Southampton County is one of 74 counties among the state’s 95 that offers the land-use tax. Farmland of more than five acres and forestland of more than 20 acres qualify. More than 2,300 properties are enrolled.

Under the program, the owner of a 249-acre farm with cropland pays $1,167. Without the program, that same farmer would pay $4,669 and the county would make an additional $2.6 million from property taxes.

“Farming is the savior for this county,” said Berlin-Ivor District Supervisor Ronnie West. Newsoms Supervisor Glenn Updike suggested cutting costs.

“Every operation of government will need to be cut,” Updike said. “I will not vote for any tax increase. We have a lot of unnecessary spending.”

County Administrator Mike Johnson noted that preliminary figures show the county faces a $1.53 million shortfall without the school district’s request for an additional $645,598, which puts the deficit at $2.1 million.

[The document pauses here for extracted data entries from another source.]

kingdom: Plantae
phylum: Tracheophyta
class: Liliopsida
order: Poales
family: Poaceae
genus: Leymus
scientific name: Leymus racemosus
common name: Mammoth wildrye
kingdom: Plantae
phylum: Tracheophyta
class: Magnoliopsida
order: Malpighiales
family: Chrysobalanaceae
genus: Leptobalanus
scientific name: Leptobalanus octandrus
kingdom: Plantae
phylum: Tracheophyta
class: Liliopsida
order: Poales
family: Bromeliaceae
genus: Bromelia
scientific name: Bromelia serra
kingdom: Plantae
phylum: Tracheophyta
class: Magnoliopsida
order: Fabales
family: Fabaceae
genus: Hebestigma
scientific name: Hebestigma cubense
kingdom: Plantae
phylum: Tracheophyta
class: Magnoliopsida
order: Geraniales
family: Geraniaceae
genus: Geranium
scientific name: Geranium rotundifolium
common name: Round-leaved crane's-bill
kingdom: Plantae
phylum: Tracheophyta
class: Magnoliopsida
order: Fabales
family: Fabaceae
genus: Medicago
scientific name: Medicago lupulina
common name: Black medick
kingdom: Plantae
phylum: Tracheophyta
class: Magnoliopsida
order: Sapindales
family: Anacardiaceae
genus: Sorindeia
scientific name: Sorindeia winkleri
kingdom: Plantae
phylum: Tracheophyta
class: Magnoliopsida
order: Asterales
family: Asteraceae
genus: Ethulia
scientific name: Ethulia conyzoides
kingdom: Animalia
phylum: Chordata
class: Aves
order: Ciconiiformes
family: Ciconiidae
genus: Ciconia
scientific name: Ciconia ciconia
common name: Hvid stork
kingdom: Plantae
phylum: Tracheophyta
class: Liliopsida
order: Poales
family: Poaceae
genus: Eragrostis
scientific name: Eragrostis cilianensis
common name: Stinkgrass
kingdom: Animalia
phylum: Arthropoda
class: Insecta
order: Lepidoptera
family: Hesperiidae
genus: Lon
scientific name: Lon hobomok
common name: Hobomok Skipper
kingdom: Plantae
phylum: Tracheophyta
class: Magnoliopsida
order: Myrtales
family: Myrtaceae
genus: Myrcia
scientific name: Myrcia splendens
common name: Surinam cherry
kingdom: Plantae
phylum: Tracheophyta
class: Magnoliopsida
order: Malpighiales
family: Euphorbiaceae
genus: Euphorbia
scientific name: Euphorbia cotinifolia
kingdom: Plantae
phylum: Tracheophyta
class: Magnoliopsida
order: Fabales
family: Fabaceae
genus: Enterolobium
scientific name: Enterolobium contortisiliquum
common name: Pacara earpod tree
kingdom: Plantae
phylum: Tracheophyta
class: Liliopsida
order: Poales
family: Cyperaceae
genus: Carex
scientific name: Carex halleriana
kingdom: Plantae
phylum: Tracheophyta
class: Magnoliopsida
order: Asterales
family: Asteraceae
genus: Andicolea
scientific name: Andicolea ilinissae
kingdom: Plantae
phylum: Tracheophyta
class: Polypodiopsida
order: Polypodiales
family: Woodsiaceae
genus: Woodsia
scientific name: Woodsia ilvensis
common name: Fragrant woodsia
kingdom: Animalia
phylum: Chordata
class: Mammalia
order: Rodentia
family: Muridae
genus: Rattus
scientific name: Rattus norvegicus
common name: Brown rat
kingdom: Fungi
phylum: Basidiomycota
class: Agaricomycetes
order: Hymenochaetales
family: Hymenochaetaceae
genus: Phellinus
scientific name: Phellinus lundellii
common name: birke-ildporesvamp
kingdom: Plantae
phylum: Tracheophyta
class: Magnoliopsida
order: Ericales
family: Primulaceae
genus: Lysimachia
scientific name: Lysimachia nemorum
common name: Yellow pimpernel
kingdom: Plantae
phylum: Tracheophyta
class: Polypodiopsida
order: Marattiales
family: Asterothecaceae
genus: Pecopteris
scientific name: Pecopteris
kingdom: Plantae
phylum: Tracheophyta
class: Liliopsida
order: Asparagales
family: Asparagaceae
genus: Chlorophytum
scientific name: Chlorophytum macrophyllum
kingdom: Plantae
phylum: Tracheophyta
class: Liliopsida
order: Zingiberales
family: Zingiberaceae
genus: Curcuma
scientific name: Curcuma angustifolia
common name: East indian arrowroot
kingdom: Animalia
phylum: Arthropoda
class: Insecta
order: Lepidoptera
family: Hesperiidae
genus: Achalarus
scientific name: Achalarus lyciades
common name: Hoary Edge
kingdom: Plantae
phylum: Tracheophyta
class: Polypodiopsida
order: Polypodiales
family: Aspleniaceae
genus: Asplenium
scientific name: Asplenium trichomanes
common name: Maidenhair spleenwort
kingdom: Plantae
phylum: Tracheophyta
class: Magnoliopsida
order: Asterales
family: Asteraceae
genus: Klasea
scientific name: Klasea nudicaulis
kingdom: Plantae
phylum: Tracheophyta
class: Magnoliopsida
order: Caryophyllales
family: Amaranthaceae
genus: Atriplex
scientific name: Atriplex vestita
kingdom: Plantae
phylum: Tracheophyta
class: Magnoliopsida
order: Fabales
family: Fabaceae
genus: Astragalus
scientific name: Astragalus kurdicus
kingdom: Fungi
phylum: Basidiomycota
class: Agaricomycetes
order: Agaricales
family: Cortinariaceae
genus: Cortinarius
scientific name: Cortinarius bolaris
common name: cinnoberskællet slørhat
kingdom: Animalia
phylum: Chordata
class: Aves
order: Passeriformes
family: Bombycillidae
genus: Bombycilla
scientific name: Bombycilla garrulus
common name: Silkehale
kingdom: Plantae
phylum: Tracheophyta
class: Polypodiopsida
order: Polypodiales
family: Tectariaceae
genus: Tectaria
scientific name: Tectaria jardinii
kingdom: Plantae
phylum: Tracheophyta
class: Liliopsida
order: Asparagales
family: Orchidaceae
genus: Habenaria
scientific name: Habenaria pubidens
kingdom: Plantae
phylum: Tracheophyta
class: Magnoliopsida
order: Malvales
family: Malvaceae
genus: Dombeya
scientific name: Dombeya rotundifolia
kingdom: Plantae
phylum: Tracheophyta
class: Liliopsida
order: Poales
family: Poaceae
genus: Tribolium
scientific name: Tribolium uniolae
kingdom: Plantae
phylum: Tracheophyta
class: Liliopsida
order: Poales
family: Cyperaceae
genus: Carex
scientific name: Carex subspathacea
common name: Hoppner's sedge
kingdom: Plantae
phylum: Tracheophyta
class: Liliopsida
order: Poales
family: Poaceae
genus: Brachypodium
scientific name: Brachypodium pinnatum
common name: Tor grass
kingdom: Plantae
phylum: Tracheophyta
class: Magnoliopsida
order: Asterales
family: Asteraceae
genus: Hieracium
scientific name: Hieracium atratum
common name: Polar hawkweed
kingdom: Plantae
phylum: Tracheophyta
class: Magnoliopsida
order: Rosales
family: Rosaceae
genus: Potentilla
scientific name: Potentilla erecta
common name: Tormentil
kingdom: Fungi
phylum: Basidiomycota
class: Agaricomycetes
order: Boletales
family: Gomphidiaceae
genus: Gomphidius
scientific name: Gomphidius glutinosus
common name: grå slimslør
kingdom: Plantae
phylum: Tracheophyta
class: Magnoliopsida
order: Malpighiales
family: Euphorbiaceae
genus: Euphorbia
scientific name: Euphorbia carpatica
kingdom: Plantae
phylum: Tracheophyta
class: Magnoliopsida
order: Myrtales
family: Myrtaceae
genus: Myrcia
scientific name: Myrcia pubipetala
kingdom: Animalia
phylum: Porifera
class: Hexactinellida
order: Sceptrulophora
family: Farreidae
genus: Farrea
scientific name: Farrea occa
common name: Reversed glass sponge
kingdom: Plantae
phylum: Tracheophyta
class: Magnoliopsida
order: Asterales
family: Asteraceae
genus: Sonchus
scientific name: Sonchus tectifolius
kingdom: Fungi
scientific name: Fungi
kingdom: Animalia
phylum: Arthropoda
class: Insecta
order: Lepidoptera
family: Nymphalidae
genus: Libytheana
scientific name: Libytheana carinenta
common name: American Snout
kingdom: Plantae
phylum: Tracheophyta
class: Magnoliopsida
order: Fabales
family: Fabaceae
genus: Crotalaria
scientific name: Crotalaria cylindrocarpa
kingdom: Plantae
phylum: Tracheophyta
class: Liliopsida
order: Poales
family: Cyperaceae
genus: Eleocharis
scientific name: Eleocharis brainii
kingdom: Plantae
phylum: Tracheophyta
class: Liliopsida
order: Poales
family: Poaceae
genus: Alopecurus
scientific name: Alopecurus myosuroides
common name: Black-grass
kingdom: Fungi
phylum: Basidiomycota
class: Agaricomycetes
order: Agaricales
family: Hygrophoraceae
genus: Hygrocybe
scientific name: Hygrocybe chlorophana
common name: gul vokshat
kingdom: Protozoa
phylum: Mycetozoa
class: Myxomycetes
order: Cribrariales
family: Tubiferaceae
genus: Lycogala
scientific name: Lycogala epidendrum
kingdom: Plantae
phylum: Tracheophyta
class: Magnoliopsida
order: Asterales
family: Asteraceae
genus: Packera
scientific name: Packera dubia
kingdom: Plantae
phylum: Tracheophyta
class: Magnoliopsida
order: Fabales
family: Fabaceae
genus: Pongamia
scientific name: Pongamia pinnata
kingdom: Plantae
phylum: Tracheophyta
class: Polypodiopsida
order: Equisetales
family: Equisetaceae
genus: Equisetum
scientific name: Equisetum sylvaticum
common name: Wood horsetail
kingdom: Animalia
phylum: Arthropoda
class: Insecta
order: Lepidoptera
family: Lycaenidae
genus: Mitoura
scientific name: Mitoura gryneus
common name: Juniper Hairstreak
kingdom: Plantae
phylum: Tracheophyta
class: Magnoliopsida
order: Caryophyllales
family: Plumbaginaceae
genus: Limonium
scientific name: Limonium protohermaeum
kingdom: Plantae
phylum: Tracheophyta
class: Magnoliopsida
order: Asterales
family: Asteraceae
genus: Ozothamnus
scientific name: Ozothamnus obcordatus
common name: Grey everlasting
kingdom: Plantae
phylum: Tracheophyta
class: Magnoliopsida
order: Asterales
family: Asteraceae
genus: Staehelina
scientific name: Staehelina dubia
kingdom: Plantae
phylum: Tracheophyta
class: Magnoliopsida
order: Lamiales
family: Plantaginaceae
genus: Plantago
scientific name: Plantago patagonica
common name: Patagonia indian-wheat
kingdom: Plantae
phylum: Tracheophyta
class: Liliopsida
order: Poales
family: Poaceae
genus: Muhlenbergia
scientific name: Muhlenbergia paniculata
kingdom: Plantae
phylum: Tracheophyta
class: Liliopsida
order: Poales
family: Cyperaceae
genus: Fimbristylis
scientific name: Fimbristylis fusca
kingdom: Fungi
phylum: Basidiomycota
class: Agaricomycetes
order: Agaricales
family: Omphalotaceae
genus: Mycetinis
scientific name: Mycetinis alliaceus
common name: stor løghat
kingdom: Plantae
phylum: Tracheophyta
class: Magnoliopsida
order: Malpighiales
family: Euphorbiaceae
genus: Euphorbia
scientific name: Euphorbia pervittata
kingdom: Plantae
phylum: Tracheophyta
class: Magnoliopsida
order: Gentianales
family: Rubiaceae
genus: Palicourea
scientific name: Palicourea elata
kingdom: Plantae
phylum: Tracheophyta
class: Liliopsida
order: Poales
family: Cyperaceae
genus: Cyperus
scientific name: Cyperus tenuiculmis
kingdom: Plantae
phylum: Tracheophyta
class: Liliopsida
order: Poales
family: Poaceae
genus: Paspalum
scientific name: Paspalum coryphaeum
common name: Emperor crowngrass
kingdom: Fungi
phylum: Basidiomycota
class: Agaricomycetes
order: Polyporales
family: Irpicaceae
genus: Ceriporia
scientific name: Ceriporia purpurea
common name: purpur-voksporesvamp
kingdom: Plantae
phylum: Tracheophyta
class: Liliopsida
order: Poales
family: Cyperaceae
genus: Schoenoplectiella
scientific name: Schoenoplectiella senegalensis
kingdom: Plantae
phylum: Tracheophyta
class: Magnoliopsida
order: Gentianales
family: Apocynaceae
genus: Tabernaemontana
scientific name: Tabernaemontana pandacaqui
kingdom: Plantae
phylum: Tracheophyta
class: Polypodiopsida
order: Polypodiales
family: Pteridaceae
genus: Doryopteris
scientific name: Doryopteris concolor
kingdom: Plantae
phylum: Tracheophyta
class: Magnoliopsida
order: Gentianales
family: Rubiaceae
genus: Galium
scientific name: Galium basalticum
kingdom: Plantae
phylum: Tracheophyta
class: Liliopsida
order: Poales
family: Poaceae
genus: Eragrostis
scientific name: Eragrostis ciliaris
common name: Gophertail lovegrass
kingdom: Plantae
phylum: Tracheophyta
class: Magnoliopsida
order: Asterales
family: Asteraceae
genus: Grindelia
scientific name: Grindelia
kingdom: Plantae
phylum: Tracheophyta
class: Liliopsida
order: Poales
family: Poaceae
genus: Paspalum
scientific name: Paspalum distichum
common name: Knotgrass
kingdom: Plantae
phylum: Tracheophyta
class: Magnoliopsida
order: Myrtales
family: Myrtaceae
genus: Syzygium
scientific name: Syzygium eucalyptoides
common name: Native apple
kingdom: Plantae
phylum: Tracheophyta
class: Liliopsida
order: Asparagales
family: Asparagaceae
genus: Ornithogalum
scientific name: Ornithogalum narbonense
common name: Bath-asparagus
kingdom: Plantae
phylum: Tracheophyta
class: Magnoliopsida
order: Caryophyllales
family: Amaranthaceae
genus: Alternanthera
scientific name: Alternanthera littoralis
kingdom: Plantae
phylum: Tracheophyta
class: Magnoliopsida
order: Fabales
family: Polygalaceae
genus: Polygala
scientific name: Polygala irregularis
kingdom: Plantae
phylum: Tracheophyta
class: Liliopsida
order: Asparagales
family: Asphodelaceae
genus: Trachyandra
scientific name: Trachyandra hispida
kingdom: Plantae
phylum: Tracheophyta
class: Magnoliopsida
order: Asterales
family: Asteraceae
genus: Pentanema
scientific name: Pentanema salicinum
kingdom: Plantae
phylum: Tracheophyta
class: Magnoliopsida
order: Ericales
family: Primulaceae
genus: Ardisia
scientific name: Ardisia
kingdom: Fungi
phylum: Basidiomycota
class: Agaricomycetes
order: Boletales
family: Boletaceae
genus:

The school district initially faced a $2.8 million deficit, but reduced the amount to $645,598 without any layoffs or elimination of programs, said Superintendent Charles Turner.

Turner said it could be done by not filling 16 vacancies created by resignations and retirements, of which 10 are teaching positions, and funding 32 positions with $451,000 in federal jobs money.

“We came down quite a significant amount,” he said. “If we get more funding from the state, the $645,000 could come down. I’m delighted we could come down to this point. We were in a deep, deep hole.”

Turner noted that 62 percent of the school’s spending plan is for instruction followed by 12 percent for maintenance. The administration costs 3 percent, which is the statewide norm.

Johnson noted that the county gets $27 million in local revenue for its budget, of which $11 million goes to the school district.

Supervisor Barry Porter noted that raising taxes to balance the budget, which the county will introduce on April 24, is not the answer.

“When we went to Richmond in January (for training), I didn’t speak to anyone with a tax rate higher than the 50s,” Porter said.

Southampton County’s rate is 77 cents per $100 of assessed real estate value.